Il n’y aura pas de hausse du prix du tabac en 2025. C’est ce qu’a martelé le ministre du Budget et des Comptes publics, Laurent Saint-Martin, la semaine dernière. Seule une hausse «contenue», indexée sur l’inflation est prévue. Mais dans le même temps, le gouvernement voudrait créer une fiscalité dédiée à tous les produits liés au vapotage où une accise à hauteur de 0,15 euro par millilitre de liquide serait instaurée. Un amendement au projet de budget 2025, déposé par Charles de Courson (député Liot), prévoit en effet une taxe qui pourrait rapporter entre 150 et 200 millions d’euros.

Une idée qui semble satisfaire le président nancéien du comité national contre le tabagisme, Yves Martinet, interrogé par France Bleu Sud Lorraine, «favorable» à la mesure. Pour lui, ce serait «un bon moyen pour que nos jeunes n'entrent pas dans l'addiction à la nicotine par le biais de la vapote». Il estime qu’il vaut mieux vapoter qu’acheter un paquet de cigarettes, même s’il milite toujours pour une mesure plus efficace : «Augmenter fortement le prix du paquet de cigarettes», aux alentours de 20 euros.

Une mesure «anti santé publique»

Une mesure qui est pourtant loin de convaincre. Sur France Inter, la médecin tabacologue exerçant dans les Hauts-de-Seine, Marion Adler, s’inscrit en faux contre une «mesure anti santé publique». Citant une étude, elle a rappelé que «la vape est l'élément qui aide le plus les gens à arrêter de fumer» et ne comprend donc pas que l’on «taxe la première aide pour sortir du tabagisme». Pour d’autres tabacologues, une telle mesure va favoriser le bricolage des vapes où les gens feront «le mélange eux-mêmes dans des conditions sanitaires extrêmement graves».

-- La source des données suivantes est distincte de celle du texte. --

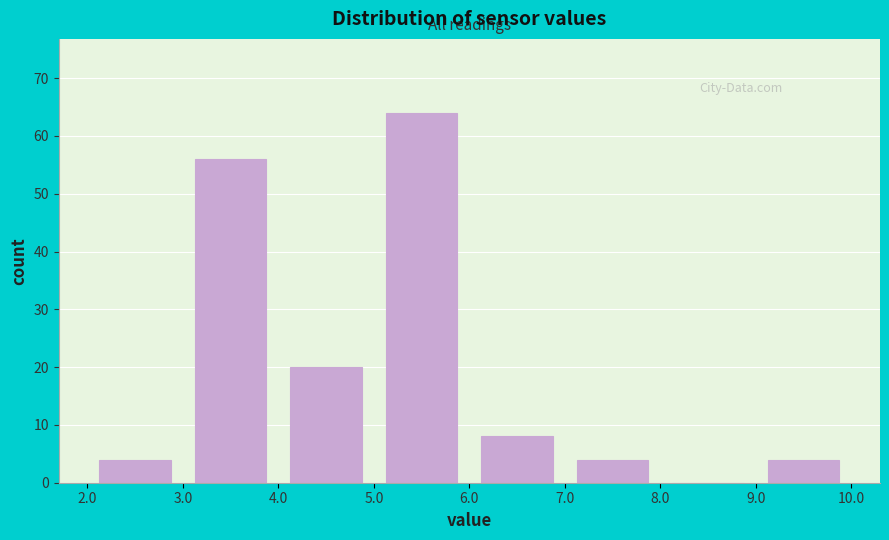

Which range on the x-axis has the tallest bar?

5.0 to 6.0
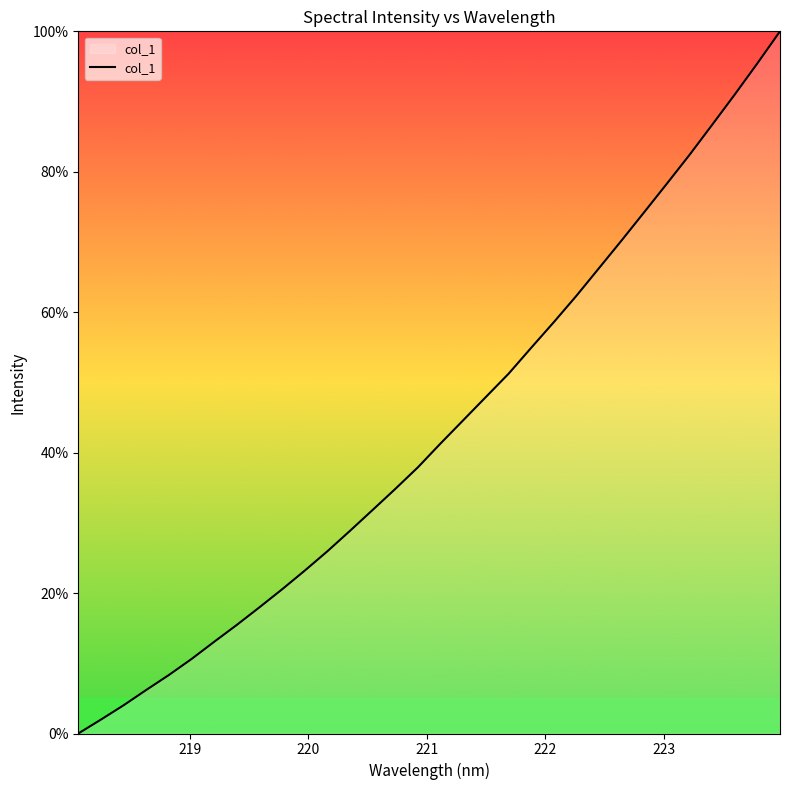

What is the maximum value shown in the chart?

100.0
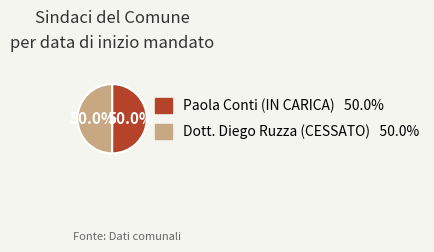

What is the ratio of the value at Paola Conti (IN CARICA) to the value at Dott. Diego Ruzza (CESSATO)?

1.0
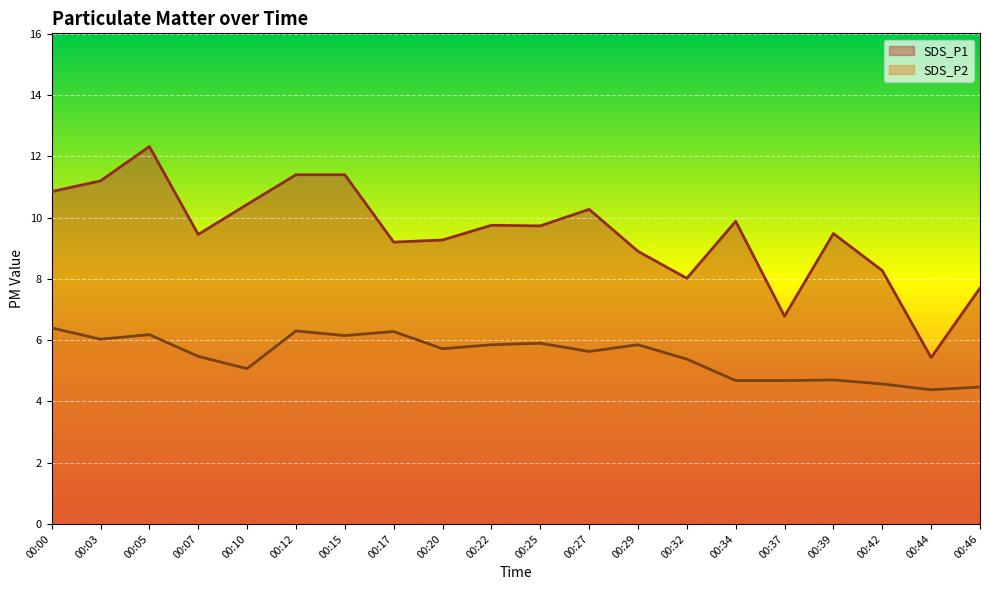

Where is the first local minimum for SDS_P1?

00:07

La Fivape monte au créneau

De son côté, la Fédération interprofessionnelle de la vape (Fivape), syndicat du secteur, s’est alarmée sur Franceinfo d’une décision qui pourrait supprimer à terme environ 5 000 emplois. Son président craint également que la hausse du prix du vapotage ne «dissuade d’arrêter de fumer ou encourage ceux qui sont actuellement vapoteurs […] à reprendre la cigarette et donc à exposer leur santé». Selon Jean Moiroud, de nombreux Français vont «reprendre le tabac à cause de ces augmentations de prix» et donc «développer des pathologies liées au tabac à court terme et donc des dépenses de santé».

Le président de la Fivape conclut : «J’ai du mal à ne pas voir derrière ce projet d’amendement une attaque un peu sophistiquée de l’industrie du tabac qui est portée par un certain lobbying.» Rejeté samedi 19 octobre par les députés, l’amendement va être de nouveau présenté dans les jours à venir. À ce jour, entre trois et quatre millions de Français seraient adeptes du vapotage dans le pays.